Art is essentially amoral. No that's not right. Art is thoroughly moral; it's just that it works to something other than the Judaeo-Christian system of values. In art we don't particularly love the good and the merciful. Such characters are usually insipid, unconflicted, dull. No, what we go for is energy.

Al, with his spaniel eyes and gorgeous turn of phrase, is full of energy. His energy makes him King of Deadwood. Others aspire, but they shrivel in the sun of his outrageous personality. He hardly needs to kill them; he has already obliterated them with the glory of his superior virtue.

That's "virtue" in the ancient Roman sense. In the sense that one might use it of a class "A" sonofabitch like Julius Caesar.

But is art actually so different from life? How deep is our morality really? Is it anything more than an alibi for timidity and social conformity? Plonk us down in a darkened room in front of the TV screen and the secret's out. We forget all about the blessedness of the meek and revel and roll- like pigs in shit (like the pigs to whom Al feeds the bodies of his victims)- in the wit and wisdom of Al Swearengen.

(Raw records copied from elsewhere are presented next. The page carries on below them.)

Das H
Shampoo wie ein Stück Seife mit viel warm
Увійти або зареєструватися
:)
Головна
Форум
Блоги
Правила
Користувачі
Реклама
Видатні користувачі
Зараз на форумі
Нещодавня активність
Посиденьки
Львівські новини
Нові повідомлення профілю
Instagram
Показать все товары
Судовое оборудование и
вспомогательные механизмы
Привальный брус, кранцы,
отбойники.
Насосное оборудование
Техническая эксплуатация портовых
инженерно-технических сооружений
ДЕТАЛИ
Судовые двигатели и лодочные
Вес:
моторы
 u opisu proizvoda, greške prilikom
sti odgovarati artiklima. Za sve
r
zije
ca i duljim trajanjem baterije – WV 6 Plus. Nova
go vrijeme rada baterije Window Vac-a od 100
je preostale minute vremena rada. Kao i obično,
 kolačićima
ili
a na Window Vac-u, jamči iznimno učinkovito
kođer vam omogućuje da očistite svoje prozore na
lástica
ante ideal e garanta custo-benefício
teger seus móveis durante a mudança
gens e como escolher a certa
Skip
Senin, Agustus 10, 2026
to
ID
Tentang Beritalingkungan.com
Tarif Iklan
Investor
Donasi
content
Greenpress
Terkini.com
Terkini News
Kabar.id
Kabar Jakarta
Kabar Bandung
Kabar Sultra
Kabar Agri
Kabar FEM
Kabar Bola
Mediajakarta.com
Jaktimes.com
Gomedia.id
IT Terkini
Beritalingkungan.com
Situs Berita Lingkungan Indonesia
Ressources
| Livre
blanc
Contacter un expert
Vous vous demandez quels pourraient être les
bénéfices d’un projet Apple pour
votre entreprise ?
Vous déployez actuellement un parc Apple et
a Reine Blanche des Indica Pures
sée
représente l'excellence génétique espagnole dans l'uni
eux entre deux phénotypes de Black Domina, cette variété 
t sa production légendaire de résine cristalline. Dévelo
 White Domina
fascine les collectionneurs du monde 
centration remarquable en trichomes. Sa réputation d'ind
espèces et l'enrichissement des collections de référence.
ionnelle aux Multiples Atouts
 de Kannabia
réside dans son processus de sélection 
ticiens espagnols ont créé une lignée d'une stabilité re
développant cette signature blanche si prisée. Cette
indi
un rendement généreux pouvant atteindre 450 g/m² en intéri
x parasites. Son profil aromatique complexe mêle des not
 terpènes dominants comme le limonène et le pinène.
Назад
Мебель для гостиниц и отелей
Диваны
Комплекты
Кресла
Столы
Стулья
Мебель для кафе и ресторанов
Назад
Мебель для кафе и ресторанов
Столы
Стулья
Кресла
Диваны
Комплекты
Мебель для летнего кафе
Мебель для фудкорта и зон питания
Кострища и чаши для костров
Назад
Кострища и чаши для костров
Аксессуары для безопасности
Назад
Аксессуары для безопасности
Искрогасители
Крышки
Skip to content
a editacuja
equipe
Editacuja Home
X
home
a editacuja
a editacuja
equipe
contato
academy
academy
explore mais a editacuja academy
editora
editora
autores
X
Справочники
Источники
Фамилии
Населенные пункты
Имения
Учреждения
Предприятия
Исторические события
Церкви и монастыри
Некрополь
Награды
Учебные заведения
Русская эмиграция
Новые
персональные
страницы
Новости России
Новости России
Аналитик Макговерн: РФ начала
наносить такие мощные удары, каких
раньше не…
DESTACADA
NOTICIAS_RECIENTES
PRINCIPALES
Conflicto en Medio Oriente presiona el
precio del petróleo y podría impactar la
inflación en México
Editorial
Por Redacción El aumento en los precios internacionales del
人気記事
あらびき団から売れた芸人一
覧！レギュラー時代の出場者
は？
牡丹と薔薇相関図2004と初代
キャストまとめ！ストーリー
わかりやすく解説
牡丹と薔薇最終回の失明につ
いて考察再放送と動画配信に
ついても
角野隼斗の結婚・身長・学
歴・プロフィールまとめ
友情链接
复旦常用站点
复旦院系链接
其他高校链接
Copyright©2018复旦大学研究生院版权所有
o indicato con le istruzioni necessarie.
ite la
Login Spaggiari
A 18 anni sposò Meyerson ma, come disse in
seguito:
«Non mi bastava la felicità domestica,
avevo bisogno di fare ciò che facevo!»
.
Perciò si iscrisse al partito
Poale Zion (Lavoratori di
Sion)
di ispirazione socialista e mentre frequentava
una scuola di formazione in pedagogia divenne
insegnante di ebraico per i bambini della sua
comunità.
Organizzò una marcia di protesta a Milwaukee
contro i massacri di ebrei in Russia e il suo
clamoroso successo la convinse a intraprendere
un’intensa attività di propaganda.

Date: 2004-12-08 03:07 pm (UTC)
From: [identity profile] arielstarshadow.livejournal.com
I don't think reveling in darker people and the dark deeds they commit means that somehow, we are not deeply moral. I think the enjoyment of such things, for the vast majority of us, is simply the enjoyment of the taboo. The enjoyment of the really good quip someone gets off that we wish we had thought of when we were in a similar situation last week. The enjoyment of seeing someone get their come-uppance when they deserve it, even though in the real world, it often doesn't happen that way.

Date: 2004-12-08 08:55 pm (UTC)
From: [identity profile] poliphilo.livejournal.com
The film director Luis Bunuel wrote that it took him until he was 60 to realize that his dark imaginings were innocent- that it was one thing to imagine a crime and quite another to commit it.